===== SOURCE PASSAGE =====

I don't think anyone is saying that the hardware is "useless" for physics, only that software and dev talent are much more important for achieving game play physics that are perceptible better. That seems to be the point that some people can't (or won't) accept.
 
Now while obviously the tools (software) and an artist (dev/programmer) can make a masterpiece on the Comodore Amiga. Surely the more powerfull and efficient the hardware is the more freedom the artist (dev/programmer/graphics artist etc) gets to create his/her vision.
That's a strawman argument and you know it. Just because you can come up with some ridiculous extreme like that doesn't mean you invalidate our claim.

PS3 is probably 3 orders of magnitue more powerful than any Amiga. It is going to be generally within a factor of 2 of XB360, maybe up to a factor of 5 in specific scenarios. The two aren't even remotely comparable.

This small performance gain is completely lost in the variation of developer talent, software, approximations/tradeoffs, developer priorities, and the relevance of CPU power to gameplay even if those factors are fixed (which they aren't).
 
Mintmaster, have you played MotorStorm ? What happens if there is a multiple/cascading car crash (with parts flying all over the place, plus smoke and flames), the drivers flailing around in the car or mid air, the gravels on the road "splashing", plus any other large obstacle on the road that get knocked around (e.g., junk yard car chassis or barrels). The player can actually pause the game and marvel at the crash scene (I like !).

While the crash is happening, the other vehicles will continue to roll forward. So the devs will only be able to use part of the resources to do physics. The other challenge is they have to fit the crash animation realistically within the time penalty.
You're not describing anything tough at all.

Parts flying in the air along with smoke/flames is the simplest thing a CPU can do, even though it has the most dramatic effect (especially when viewed in slow motion replay). You just need a handful of ops per object. Processors do billions of ops per second.

A cascading car crash is absolutely nothing compared to the box example above. In the worst case you may have a stack 3 cars cars high, not 50+ (and resolving these situations is not linear). Drop 1000 cars on top of each other, and maybe you'll start pushing the CPU.

===== GIVEN INFORMATION =====

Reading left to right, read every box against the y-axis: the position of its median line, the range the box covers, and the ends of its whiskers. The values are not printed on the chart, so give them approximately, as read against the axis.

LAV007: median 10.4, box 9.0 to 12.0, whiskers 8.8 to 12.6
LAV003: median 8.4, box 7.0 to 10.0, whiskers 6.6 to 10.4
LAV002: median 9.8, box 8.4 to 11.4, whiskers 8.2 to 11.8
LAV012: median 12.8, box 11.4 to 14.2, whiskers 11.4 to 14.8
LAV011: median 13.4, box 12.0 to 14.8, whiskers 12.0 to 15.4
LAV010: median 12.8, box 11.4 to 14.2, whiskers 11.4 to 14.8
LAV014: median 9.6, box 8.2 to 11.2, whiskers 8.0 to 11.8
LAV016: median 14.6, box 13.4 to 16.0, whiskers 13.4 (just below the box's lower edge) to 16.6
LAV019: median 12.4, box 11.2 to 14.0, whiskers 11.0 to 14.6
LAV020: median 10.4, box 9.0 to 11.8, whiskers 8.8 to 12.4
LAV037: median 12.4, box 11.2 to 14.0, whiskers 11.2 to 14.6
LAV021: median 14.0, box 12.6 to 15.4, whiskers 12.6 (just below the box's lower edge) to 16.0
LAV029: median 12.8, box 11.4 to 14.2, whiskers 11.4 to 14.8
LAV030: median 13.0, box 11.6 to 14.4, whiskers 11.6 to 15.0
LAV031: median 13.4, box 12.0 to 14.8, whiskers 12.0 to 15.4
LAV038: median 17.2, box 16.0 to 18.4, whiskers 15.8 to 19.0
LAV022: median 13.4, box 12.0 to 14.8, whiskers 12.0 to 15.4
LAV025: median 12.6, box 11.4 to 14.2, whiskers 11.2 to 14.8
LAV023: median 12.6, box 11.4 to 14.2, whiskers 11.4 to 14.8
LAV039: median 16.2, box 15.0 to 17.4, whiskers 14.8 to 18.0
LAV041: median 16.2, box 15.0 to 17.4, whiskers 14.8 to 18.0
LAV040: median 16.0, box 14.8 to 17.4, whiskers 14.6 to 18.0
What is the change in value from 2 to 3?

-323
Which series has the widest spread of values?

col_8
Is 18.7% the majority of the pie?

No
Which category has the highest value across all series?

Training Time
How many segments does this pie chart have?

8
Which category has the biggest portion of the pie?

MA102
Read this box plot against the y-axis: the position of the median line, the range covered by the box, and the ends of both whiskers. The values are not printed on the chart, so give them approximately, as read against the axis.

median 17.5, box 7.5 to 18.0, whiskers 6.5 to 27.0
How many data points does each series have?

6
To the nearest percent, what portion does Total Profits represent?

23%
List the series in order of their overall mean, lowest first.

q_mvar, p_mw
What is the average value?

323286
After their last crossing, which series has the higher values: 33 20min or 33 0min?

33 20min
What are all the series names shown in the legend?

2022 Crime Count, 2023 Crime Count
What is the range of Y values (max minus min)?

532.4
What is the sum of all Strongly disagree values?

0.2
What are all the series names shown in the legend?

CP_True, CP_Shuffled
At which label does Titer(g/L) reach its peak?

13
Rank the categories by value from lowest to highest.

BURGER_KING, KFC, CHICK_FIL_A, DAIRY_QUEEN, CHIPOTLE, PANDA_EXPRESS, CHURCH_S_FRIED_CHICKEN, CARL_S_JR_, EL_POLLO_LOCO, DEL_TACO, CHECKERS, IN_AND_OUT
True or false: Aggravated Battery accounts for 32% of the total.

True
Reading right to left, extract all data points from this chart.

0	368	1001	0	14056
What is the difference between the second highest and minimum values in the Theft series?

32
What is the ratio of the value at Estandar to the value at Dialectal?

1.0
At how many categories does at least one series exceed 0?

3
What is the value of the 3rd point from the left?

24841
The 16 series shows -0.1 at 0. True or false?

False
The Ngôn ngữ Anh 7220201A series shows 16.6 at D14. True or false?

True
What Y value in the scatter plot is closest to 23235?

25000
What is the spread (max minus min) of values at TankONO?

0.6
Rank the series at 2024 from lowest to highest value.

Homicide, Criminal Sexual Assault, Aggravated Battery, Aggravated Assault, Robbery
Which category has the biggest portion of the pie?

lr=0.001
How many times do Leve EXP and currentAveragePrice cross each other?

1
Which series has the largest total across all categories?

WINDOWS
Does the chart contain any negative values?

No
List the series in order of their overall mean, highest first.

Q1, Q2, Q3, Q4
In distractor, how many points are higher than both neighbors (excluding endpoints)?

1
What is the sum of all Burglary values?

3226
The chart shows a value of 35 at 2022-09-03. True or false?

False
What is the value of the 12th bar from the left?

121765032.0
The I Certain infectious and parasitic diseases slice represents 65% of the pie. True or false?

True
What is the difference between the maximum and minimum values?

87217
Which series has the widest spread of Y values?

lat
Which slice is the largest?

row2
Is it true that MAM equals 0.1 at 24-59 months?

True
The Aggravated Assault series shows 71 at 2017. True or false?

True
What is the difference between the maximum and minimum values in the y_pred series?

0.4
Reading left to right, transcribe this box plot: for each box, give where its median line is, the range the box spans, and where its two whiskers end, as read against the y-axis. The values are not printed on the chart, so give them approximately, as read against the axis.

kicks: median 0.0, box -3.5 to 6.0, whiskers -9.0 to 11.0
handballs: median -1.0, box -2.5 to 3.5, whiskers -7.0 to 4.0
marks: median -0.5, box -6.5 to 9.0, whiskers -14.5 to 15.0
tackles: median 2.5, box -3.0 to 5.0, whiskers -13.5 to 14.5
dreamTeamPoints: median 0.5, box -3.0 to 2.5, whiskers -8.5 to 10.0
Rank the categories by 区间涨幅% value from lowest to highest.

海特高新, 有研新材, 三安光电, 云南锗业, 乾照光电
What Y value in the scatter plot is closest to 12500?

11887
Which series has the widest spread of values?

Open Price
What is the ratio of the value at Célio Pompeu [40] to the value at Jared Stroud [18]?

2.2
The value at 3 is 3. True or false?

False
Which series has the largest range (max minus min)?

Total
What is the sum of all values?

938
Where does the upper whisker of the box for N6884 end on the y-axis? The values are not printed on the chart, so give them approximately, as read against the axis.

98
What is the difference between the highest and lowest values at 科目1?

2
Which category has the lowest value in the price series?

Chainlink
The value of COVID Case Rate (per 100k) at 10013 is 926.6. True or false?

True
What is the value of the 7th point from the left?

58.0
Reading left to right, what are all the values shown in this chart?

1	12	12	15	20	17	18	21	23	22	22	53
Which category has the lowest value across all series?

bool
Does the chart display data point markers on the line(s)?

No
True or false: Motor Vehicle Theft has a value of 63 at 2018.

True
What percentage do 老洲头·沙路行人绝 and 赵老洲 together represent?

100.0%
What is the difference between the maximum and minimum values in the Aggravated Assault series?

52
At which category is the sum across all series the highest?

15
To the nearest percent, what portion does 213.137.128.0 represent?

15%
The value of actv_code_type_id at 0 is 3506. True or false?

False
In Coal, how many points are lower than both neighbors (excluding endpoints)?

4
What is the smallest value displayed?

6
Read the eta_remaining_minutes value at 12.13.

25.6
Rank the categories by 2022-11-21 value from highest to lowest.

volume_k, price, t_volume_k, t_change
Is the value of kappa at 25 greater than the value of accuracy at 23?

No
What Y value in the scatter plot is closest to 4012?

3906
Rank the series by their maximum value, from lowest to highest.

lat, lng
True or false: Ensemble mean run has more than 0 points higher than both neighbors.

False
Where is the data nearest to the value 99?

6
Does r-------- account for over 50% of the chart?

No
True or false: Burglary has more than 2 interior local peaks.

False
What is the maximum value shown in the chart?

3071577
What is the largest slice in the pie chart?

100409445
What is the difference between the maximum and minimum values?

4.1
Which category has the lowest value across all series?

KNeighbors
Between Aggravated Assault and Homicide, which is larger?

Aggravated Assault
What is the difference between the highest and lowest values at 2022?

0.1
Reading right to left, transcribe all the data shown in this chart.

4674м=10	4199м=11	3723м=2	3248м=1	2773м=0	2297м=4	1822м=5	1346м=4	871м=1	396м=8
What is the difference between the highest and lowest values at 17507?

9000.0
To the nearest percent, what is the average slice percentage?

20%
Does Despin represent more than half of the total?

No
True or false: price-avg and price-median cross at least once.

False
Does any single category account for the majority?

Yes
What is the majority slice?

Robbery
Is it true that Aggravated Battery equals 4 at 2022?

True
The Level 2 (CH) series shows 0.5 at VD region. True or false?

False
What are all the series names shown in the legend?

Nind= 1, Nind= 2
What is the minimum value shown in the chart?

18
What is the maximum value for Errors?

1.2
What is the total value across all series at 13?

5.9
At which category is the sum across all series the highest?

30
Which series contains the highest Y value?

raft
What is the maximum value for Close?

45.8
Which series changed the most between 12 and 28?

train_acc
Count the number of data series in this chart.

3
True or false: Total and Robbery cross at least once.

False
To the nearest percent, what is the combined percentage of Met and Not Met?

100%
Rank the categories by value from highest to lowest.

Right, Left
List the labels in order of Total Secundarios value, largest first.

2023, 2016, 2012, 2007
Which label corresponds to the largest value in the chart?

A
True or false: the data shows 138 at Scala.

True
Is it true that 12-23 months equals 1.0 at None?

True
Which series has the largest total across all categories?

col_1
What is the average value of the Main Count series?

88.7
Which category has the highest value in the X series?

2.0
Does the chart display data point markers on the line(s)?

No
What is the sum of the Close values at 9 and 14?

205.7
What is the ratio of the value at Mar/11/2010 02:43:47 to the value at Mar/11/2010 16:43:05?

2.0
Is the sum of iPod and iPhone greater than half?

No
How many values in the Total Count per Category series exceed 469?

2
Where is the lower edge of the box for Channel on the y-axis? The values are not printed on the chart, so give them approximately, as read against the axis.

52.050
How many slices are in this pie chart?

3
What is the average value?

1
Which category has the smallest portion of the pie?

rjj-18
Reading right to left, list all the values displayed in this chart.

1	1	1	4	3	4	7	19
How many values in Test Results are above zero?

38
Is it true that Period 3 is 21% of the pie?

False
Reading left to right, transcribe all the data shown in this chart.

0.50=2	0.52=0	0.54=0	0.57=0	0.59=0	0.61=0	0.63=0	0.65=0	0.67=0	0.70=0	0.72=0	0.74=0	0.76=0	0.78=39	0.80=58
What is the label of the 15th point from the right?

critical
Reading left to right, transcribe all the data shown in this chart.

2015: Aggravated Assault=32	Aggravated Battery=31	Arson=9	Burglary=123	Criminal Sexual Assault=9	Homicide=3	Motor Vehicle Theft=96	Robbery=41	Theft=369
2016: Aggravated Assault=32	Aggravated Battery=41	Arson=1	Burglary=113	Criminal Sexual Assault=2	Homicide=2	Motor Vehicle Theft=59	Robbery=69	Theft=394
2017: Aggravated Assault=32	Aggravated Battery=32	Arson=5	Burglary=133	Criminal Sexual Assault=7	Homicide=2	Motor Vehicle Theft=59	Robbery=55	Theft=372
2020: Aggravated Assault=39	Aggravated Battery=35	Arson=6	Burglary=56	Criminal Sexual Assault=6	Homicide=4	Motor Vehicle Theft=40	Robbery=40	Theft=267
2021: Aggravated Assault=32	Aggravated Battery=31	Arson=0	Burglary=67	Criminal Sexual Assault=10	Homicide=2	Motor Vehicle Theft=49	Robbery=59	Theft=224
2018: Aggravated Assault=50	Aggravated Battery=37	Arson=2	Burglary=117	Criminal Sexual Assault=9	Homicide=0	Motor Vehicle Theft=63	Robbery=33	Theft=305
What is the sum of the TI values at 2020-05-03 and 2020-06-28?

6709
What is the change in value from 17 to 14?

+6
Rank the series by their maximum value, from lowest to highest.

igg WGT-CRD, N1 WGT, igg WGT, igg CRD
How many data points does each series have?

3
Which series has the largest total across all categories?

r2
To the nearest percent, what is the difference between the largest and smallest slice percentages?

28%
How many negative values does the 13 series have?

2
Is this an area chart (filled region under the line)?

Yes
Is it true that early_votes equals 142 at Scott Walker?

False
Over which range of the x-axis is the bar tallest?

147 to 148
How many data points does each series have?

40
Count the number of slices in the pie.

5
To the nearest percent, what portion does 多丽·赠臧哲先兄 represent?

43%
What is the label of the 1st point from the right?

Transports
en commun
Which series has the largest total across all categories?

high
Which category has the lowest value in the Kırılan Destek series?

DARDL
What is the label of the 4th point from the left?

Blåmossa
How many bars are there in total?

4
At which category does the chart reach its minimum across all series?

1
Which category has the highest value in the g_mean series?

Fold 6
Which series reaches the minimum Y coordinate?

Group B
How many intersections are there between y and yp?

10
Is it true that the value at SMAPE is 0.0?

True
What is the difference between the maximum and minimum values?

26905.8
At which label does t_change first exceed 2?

=====

> _WHAT YOU SHOULD DO_
Extend the forum discussion about console hardware and game physics, beginning with the sentence that would follow its final one. The listing is not needed for this work.

> _RESPONSE AREA_
 
Ideally they wouldn't ahve to, and with enough processing power they won't. As LucasArts demos of Digital Molecular Matter show, destruction can be calculated and geometry created on the fly.
Nope, you still need lots of modelling. A car's damage, for example, depends on the space frame, firewall, crumple zones, material parameters, etc. An artist does not model these things ordinarily.

If you want to be even remotely realistic, you have to tune a lot of parameters by hand. Manufacturers know the weakpoints and do various things to strengthen them. Even if you don't want to be realistic you still need plenty of tuning. If you watch Baja racing videos with crashes, you can see that Motorstorm really makes many joints a lot weaker than real-life so that we can watch the breaking pieces. It's an art direction choice, and given that Sony is trying to market the PS3 as being in a whole other league as the 360 for physics, it makes perfect sense.

As for DMM, it's not as "on the fly" as it seems. In the tech demo, for example, watch a bit closer. The wood has the same break patterns each time, despite the commentator saying otherwise. What's happening is that the DMM tools generate several broken pieces and joint properties offline automatically, sparing the artist the work for continuous materials (which a car in Motorstorm is not). The in game mechanism is pretty much identical, and you still have to store all the pieces. Often this is the limiting factor as opposed to artist talent/time due to RAM budget.

Again, the problem with using these techniques all over a game world is the massive game state you generate. We have to make hacks, like regenerating terrain/buildings (or predefined intermediate states) and object position resetting in areas you haven't been to in a while.